Aunque esta notificación no permite establecer una tendencia estadística clara, representa un hito importante, dado que los ataques respaldados por inteligencia artificial han pasado de ser un riesgo teórico a incidentes que afectan el tratamiento real de datos personales. Las capacidades de la inteligencia artificial, aplicadas a ciberataques, pueden facilitar la automatización de actividades ilícitas, como se ha demostrado en el pasado.
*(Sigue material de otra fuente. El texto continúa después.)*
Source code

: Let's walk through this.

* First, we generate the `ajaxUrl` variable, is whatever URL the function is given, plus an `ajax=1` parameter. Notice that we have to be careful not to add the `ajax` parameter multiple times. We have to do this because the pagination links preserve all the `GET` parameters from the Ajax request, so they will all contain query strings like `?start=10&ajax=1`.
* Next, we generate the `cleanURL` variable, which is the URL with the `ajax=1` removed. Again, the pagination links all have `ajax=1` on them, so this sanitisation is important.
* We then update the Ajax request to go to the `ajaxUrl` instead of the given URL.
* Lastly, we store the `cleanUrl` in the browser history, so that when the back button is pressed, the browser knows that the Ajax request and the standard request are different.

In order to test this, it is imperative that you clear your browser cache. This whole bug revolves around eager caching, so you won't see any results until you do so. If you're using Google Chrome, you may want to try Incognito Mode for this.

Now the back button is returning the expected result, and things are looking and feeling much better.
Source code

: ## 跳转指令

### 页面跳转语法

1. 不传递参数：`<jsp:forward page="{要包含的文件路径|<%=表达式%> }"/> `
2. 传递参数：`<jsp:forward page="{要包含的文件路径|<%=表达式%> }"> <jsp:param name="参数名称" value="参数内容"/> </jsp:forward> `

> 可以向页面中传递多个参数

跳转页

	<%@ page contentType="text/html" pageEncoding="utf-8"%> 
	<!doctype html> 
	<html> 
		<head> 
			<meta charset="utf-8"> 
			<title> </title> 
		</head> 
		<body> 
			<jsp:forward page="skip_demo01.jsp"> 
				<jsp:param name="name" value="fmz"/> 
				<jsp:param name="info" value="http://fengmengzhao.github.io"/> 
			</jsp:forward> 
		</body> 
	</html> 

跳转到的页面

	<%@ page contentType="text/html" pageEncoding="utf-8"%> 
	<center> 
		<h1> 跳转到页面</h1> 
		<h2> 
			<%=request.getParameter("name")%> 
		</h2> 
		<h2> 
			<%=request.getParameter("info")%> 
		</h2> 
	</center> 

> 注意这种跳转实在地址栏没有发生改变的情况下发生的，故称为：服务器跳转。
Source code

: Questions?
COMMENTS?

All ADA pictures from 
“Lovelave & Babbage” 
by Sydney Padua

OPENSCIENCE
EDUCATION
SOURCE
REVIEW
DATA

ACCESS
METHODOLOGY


Desde hace tiempo, se han utilizado modelos generativos para redactar mensajes de phishing, traducir campañas fraudulentas, suplantar identidades, analizar código y facilitar la búsqueda de vulnerabilidades. La introducción de agentes de inteligencia artificial marca un cambio cualitativo en este tipo de actividades, ya que pueden recibir objetivos y planificar tareas de manera más efectiva.
Este caso pone de manifiesto la necesidad de fortalecer las medidas de seguridad en el manejo de datos personales, especialmente en un contexto donde la inteligencia artificial está cada vez más presente en diversas aplicaciones. La importancia de esta situación radica en la creciente preocupación sobre cómo la tecnología puede ser utilizada para fines maliciosos, lo que resalta la relevancia de la labor que realiza la AEPD en la protección de la privacidad de los ciudadanos.
Contexto: En los últimos años, la AEPD ha intensificado sus esfuerzos para adaptarse a los retos que presenta la digitalización y el uso de nuevas tecnologías. La implementación del Reglamento General de Protección de Datos (RGPD) en 2018 ha establecido un marco más robusto para la protección de datos en Europa. Con el aumento de incidentes relacionados con la ciberseguridad y el uso de inteligencia artificial, la necesidad de una regulación efectiva y de prácticas de seguridad robustas es más urgente que nunca, especialmente para garantizar la integridad de los datos personales en España.